I am aware that this house, the European Parliament, has long promoted the competitiveness of European industry, and that it has suggested the elaboration of a European defence equipment policy. I have also welcomed the decision by EU Defence Ministers last week to create a European Armaments Agency. I welcome these initiatives, provided, of course, that they contribute to a rationalisation of resources and not a more protectionist Europe.

We don't want fortresses on either side of the Atlantic. In the US two weeks ago, I warned my interlocutors of the dangers of the buy-US legislation that was recently passed in Congress. I am confident that the US Administration also recognises these dangers, and that the legislation will not be implemented.

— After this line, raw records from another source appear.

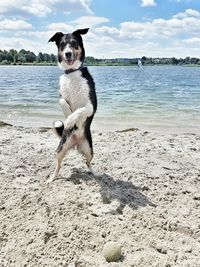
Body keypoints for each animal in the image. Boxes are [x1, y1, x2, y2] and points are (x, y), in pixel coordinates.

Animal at [47, 28, 97, 184]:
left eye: (74, 43)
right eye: (62, 45)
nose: (68, 53)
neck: (72, 73)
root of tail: (75, 142)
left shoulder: (91, 105)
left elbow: (80, 109)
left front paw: (70, 120)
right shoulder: (61, 96)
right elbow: (63, 102)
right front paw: (68, 115)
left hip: (89, 150)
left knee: (88, 163)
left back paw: (96, 173)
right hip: (60, 150)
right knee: (58, 165)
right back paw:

We need transparency and complementarity in transatlantic defence trade, just as much as we need it in the NATO-EU relationship. NATO and the EU have agreed that their capability initiatives should be coherent and mutually reinforcing, and we have worked together very constructively in this area. That should continue.

I also very much welcome the initiative by Commissioners Liikanen and Busquin to examine defence and security research issues for the EU. I hope that this will open another opportunity for pragmatic and effective cooperation between our organisations.

For the US, NATO is the proven forum for exchanging sensitive information in the defence field with its European partners. And hence NATO can help EU efforts to promote more equitable transatlantic technology transfer and risk-sharing provided, of course, that the Alliance is used.

Ladies and Gentlemen,

There has been a lot of talk this year about Americans being from Venus and European from Mars. As someone pointed out to me lately, according to Roman mythology, Venus and Mars did actually have a very long love affair. Now that may be reassuring to some, but when it comes to managing transatlantic security, I prefer something a little less emotional and a little more tangible.

The time has come to put realism over rhetoric again. Realism that makes full use of the possibilities offered by a NATO that is very much alive. Realism regarding the inevitability and intrinsic value of ESDP. Realism that fully exploits the potential of NATO-EU cooperation. And realism that faces the challenge of military transformation head-on. Your role in generating that kind of realism, and sustaining it, is crucial.

Thank you.

  1. Turkey recognises the Republic of Macedonia with its constitutional name.